Semilir angin tengah malam berhasil membelai rambut sebahu Kalula menerbangkan helaian birunya menabrak pipi. Gadis itu mengencangkan cardigan, memilih menoleh ke arah jalanan sepanjang ia duduk di dalam mobil ber-AC milik Gibran.

"Gue tutup kacanya, ya? Dingin," ucap pelan lelaki di kursi sopir, sayangnya tak mendapat jawaban apa pun dari yang dituju.

Perlahan, akhirnya kaca pintu di sisi Kalula menutup hati-hati. Sedikit membuat decakan lirih lolos dari bibir pink nya, gadis itu kemudian menyandarkan tubuh sesekali terpejam dengan earphone yang terpasang di telinga.

"La..."

"Gib, anter gue ke rumah Nirina aja," potong Kalula, membuat lelaki yang setengah membuka mulut itu kembali terkatup.

Gibran mengangguk-angguk seraya memutar setir ke arah kanan. "Tante Nirina di rumah?" tanyanya. Dan jawaban Kalula, "hmm."

"Soal tadi--"

Lagi-lagi kalimat Gibran berhasil Kalula sela meski dalam nada lemah setengah mengantuk dari gadis tersebut.

"Fokus nyetir aja. Jangan bahas apa pun. Termasuk apa yang gue lakuin hari ini," ujar Lula dengan mata terpejamnya.

Gibran menghela napas kasar membuang pandangannya ke arah samping, meski dalam batinnya berkecamuk emosi mengapa ia diabaikan akhir-akhir ini. Ia tahu, mungkin karena ulahnya sendiri yang kebablasan bertindak pada Kalula malam itu, membuat gadis yang mungkin setengah tidur di sisinya agak menjaga jarak.

"Ah, buat yang waktu itu... gak usah dibahas," kata Kalula pelan.

Refleks dari Gibran juga memelankan laju kendaraannya meski jalanan terbilang sepi pukul satu dini hari ini. Jelas, ia tahu ke mana maksud ucapan Kalula ditujukan.

Mereka sudah bersahabat 10 tahun lamanya. Bahkan hanya dari kedipan mata saja, keduanya paham apa yang ingin disampaikan satu sama lain. Dan mungkin, gadis itu juga menyadari, apa yang tengah Gibran pikirkan sedari tadi.

"Karena sampai kapan pun, gue gak akan nyakitin Emily."

Namun satu yang kadang Gibran rasa tak adil atas hubungan 10 tahun mereka. Bahwasanya, hanya ia seorang yang tak boleh mencampuri urusan Kalula, sedangkan gadis itu bebas keluar masuk dalam kehidupannya.

Entah ia yang terlalu bodoh, atau malah terbutakan rasa percayanya pada gadis yang semakin larut dalam tidur itu terlalu dalam.
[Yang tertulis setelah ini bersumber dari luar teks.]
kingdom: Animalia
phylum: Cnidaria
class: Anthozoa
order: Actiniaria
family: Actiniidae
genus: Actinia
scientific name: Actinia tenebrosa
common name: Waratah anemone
Bahkan tanpa ada niat sedikitpun menolak saat Kalula memperkenalkan dirinya dengan Emily.

"Gue harap, kalian bisa cocok satu sama lain."

Dengan kalimat itu sebagai awalannya, yang selalu terngiang setiap kenangan jumpa pertama antara ia dan Emily melintas.
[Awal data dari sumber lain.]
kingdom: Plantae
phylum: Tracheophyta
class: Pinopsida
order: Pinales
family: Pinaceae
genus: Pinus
Gibran ingin tahu apa saat berucap demikian, seorang Kalula Chandani sadar telah memberikan satu kursi miliknya di hati Gibran kepada orang lain? Benar-benar bodoh.

Bukan. Ia yang lebih bodoh.

.

Memandang aspal dengan cap ban basah sedan putih pukul setengah dua dini hari ini, lelaki berdenim hitam itu menendang kerikil di sekitaran sepatunya, memakai tutup kepala melenggang pergi.